**Instruction**
Examine the data line by line and report how many lines include the word "stuk", with no additional output.

**Records for the task**

---------------

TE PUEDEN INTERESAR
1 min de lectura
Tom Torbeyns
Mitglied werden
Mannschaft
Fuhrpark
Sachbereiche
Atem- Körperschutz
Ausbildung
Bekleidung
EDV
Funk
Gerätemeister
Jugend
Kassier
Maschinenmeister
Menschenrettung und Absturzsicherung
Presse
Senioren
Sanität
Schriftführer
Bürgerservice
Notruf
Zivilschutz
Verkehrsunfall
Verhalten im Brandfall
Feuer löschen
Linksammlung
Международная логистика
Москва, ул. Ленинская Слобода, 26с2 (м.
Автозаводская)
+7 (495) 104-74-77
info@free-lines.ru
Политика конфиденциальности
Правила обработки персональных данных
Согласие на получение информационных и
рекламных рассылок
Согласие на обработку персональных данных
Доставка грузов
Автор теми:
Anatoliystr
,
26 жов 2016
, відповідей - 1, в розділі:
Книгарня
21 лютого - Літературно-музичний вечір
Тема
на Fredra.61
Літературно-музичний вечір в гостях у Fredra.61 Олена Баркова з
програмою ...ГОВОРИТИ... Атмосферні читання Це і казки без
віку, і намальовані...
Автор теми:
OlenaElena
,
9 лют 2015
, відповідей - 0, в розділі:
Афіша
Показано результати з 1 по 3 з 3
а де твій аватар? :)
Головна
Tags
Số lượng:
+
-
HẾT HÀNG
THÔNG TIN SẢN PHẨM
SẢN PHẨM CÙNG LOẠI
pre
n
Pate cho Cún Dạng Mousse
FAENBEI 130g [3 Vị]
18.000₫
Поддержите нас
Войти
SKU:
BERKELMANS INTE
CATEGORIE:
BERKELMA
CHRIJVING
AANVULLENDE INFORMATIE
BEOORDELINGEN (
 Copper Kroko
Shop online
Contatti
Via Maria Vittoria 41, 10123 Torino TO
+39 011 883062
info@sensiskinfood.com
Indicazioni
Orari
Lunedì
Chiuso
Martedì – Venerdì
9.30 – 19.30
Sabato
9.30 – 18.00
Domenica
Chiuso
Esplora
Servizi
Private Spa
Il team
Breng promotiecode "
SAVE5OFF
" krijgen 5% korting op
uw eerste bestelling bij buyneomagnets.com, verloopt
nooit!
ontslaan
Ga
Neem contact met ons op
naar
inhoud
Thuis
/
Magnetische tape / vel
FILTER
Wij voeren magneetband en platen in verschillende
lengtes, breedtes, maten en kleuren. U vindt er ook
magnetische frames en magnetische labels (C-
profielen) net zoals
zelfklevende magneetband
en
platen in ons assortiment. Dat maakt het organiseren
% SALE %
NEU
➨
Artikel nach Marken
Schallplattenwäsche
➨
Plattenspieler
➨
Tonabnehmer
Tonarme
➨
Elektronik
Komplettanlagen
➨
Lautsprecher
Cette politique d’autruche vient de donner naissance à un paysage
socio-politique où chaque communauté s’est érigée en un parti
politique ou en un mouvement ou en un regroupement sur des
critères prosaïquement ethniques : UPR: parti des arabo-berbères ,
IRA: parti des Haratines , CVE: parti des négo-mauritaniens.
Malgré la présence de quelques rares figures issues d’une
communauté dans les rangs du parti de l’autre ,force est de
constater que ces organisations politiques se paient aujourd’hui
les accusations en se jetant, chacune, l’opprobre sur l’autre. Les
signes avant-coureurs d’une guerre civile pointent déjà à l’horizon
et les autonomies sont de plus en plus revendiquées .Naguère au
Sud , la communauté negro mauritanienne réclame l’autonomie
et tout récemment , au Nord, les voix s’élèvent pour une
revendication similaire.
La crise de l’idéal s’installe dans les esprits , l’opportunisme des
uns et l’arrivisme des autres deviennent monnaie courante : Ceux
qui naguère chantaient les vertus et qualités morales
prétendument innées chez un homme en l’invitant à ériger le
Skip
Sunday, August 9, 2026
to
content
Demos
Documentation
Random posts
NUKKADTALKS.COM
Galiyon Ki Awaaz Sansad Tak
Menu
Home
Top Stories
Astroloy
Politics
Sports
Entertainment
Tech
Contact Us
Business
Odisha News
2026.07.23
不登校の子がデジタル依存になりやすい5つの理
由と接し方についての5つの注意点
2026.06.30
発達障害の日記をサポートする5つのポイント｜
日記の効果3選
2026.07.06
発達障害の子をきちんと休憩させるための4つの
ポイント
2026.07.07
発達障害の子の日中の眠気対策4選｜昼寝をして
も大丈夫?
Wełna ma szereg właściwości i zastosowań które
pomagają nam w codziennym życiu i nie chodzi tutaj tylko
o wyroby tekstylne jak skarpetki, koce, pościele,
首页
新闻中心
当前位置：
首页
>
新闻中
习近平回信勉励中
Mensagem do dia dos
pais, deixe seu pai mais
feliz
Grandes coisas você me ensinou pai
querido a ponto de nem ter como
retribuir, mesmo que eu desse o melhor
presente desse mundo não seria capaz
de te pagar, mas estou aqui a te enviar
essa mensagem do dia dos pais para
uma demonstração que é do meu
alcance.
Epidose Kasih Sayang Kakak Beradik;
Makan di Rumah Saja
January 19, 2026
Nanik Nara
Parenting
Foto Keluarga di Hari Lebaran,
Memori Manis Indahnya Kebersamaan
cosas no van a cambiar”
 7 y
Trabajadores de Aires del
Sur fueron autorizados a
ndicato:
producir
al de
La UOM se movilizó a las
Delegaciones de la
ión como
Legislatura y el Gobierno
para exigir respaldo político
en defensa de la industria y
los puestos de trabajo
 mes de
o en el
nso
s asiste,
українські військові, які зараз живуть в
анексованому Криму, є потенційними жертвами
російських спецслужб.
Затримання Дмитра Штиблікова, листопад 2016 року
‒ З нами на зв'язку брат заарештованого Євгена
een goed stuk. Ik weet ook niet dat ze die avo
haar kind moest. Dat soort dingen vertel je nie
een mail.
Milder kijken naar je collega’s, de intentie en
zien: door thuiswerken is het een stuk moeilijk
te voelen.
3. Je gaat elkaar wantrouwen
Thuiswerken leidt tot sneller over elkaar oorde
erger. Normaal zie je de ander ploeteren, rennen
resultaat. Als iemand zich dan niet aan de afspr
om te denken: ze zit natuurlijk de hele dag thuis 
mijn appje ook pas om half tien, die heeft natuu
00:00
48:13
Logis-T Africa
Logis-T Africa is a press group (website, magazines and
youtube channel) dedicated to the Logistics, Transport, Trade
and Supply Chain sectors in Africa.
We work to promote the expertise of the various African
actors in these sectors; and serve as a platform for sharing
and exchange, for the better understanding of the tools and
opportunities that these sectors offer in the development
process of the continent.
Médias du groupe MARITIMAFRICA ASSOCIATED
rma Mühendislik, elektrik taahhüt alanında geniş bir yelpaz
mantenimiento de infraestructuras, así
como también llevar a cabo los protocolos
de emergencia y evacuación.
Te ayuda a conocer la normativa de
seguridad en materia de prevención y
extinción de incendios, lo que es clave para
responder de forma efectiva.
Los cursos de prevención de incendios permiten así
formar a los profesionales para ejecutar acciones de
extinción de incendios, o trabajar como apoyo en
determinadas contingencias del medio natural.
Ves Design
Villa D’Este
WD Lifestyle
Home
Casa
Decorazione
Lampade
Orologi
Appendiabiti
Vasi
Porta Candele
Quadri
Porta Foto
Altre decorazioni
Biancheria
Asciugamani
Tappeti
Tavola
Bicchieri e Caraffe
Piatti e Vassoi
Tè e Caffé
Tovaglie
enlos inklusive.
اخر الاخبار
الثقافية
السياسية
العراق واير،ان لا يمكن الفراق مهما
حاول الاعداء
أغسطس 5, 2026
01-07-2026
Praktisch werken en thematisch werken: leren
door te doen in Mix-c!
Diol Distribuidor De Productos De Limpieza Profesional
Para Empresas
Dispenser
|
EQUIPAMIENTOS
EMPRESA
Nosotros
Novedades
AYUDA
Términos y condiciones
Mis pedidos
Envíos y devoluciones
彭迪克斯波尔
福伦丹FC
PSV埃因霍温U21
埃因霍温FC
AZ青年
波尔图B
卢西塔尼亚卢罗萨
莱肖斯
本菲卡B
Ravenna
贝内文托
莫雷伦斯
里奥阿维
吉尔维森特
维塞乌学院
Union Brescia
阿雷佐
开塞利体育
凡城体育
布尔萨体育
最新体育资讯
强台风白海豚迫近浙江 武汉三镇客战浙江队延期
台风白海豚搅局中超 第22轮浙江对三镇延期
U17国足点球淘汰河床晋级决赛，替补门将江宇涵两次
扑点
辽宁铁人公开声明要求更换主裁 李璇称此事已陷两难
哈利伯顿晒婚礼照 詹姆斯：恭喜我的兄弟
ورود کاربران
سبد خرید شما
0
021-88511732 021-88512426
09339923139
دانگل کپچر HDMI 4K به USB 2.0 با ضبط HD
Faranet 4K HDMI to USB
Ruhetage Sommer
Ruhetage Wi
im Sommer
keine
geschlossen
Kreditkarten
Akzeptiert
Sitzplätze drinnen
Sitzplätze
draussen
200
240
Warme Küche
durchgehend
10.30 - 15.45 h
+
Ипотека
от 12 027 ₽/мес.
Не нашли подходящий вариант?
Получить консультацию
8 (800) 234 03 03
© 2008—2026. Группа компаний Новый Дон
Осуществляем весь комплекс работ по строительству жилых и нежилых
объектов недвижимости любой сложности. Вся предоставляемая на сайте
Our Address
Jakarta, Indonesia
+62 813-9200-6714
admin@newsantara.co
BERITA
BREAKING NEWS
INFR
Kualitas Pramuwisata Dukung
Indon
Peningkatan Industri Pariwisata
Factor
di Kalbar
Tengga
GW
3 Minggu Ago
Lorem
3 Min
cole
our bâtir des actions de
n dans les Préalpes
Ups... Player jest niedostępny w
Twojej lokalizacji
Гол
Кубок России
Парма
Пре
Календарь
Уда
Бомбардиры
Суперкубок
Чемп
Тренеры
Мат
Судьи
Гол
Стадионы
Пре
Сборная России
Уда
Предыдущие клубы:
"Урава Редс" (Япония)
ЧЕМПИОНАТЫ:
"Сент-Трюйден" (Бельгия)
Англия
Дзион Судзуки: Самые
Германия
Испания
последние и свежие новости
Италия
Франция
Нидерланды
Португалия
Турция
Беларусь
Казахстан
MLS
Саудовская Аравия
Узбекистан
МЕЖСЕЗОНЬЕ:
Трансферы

---------------

**Response to this exercise**
2